Requirement:
An exact copy of every record, with no pictures, please.
Supplied entries below:
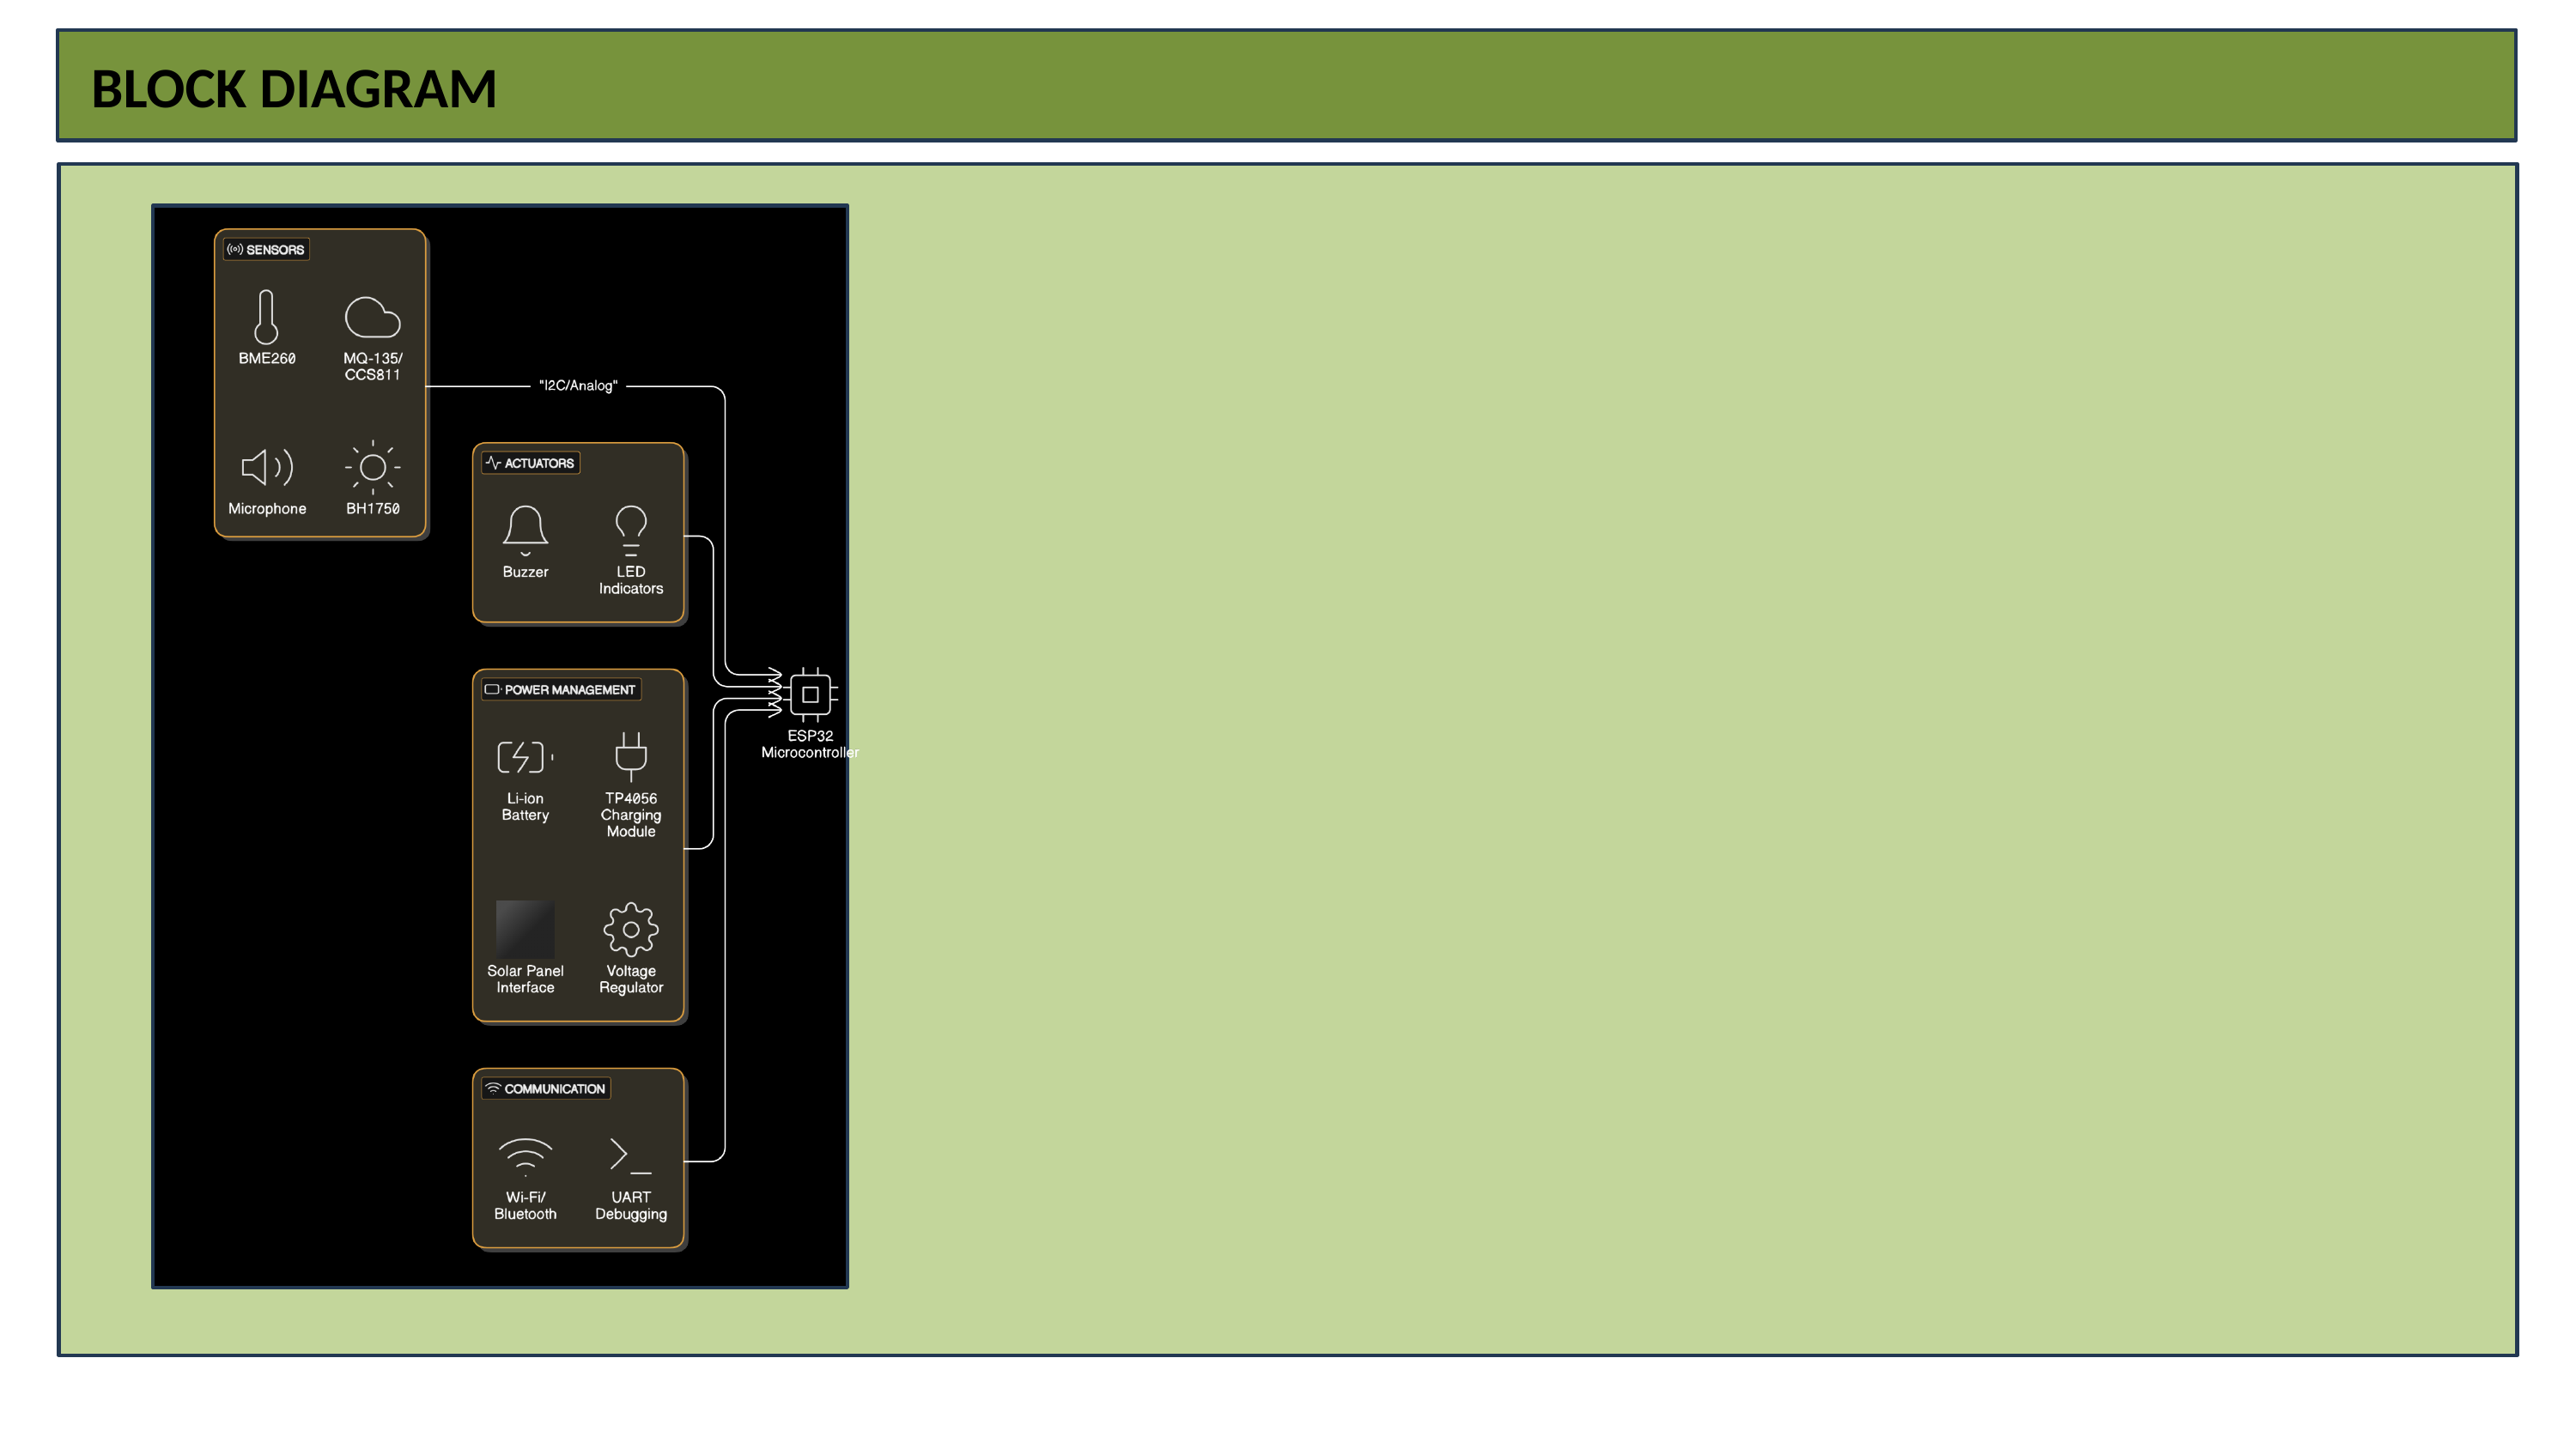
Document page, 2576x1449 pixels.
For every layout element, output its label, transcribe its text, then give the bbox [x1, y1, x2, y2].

text_box [57, 162, 2519, 1357]
text_box [56, 28, 2518, 142]
picture [192, 208, 907, 1285]
text_box BLOCK DIAGRAM [78, 44, 956, 125]
text_box [151, 203, 849, 1289]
End of Supplied entries.
Problem solution:
Document page, 2576x1449 pixels.
For every layout element, output its label, transcribe its text, then give the bbox [x1, y1, x2, y2].

text_box [57, 162, 2519, 1357]
text_box [56, 28, 2518, 142]
picture [192, 208, 907, 1285]
text_box BLOCK DIAGRAM [78, 44, 956, 125]
text_box [151, 203, 849, 1289]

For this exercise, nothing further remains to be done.